Figure 14 presents a thermal photo of the proposed laboratory converter. The recording was performed with a Flir E96 thermal imaging camera. The parameters of the camera were: resolution 640 × 480, emissivity 0.98, and range of temperature from −20 °C to +120 °C. The reflected and the ambient temperature was 20 °C. The converter and chokes were placed on a nonreflective rubber bench mat. The measurement was performed from approximately 1 m distance using neutral white LED light illumination. The measurements were made in steady state for supply voltage U_in = 100 V, output power P_out = 2 kW, and pulse frequency f_sw = 32.2 kHz. The output voltage was 400 V. The highest temperature occured on the transistor T_b and was about 60 °C. Another element with a noticeable temperature of about 35 °C was the diode D₁. The temperature of the remaining elements did not exceed 30 °C. Figure 14 exhibits that the power losses of the boost elements outside the T_b transistor are insignificant, and the power losses of the additional system are negligible.

5. Conclusions

This article presents a new concept of turn-off power losses reduction in the boost converter for operation with voltage gain higher than two. The proposed auxiliary commutation circuit allows for ZVS during transistor turn-off. An active part of the auxiliary circuit assures its proper operation at high voltage gain.

It was shown that the proposed system has a higher efficiency than the classic IGBT-based boost converter. It was also shown that the new solution allows for higher efficiency than a reference circuit that implements soft switching in a way that is effective for gains lower than two.

The proposed system is relatively simple and uses a low number of components. Its control is synchronized with the switching of the main transistor. At low voltage gains the auxiliary circuit operates effectively as a passive circuit.
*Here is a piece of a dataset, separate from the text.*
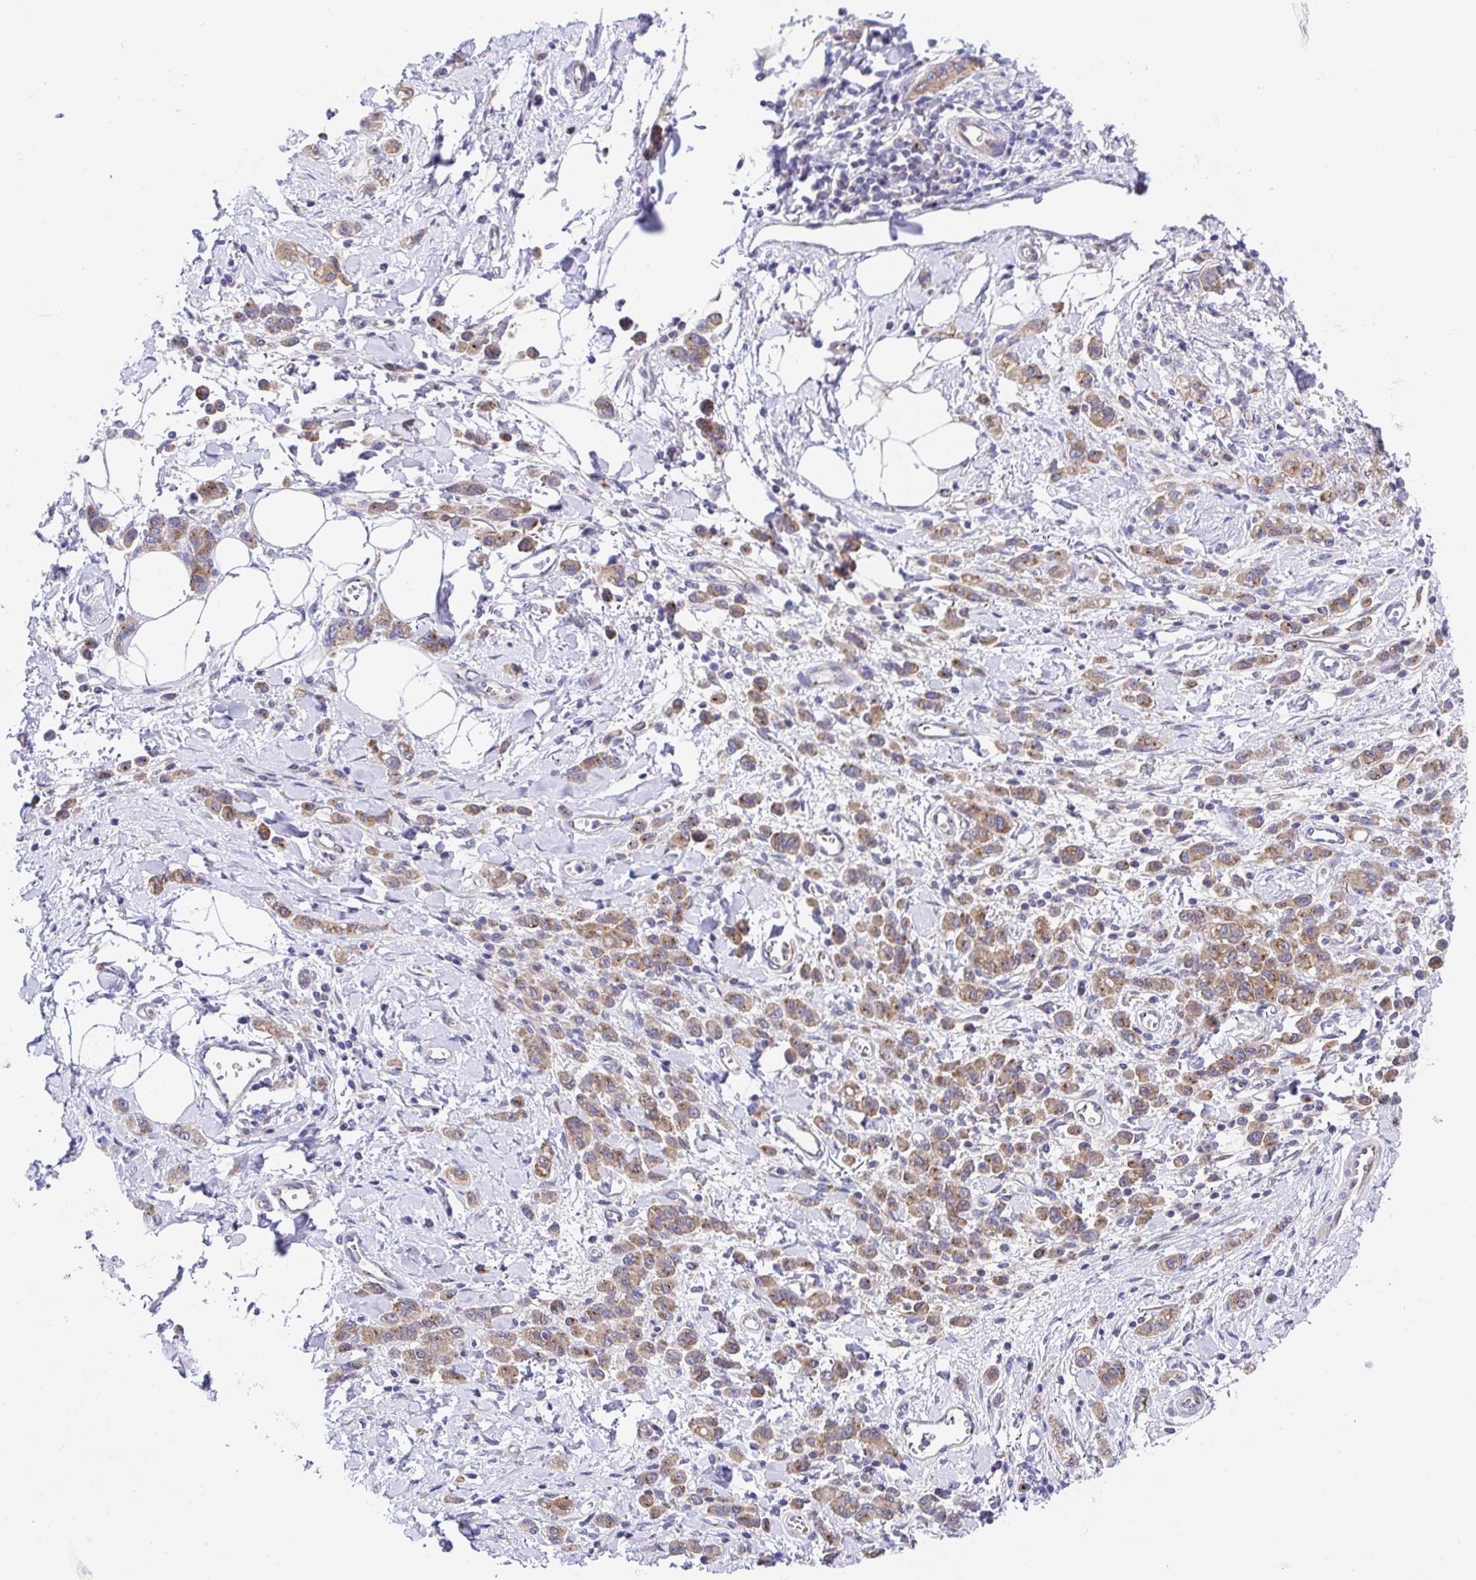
{"staining": {"intensity": "moderate", "quantity": ">75%", "location": "cytoplasmic/membranous"}, "tissue": "stomach cancer", "cell_type": "Tumor cells", "image_type": "cancer", "snomed": [{"axis": "morphology", "description": "Adenocarcinoma, NOS"}, {"axis": "topography", "description": "Stomach"}], "caption": "Immunohistochemical staining of human stomach cancer (adenocarcinoma) demonstrates medium levels of moderate cytoplasmic/membranous protein expression in about >75% of tumor cells.", "gene": "GOLGA1", "patient": {"sex": "male", "age": 77}}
This article presents experimental results in the form of current and voltage waveforms as well as the results of heating the circuit obtained via thermal imaging measurement. From the heating results, it is clear that the most lossy element in the tested system is the IGBT transistor; therefore, reducing its losses is justified to obtain a more even distribution of losses in the real system.

The proposed system can be very advantageous in boost converter systems with IGBT transistors with high E_off energy lost during turn-off and allows for an increase in the switching frequency of the boost converter and a reduction in the volume of passive components.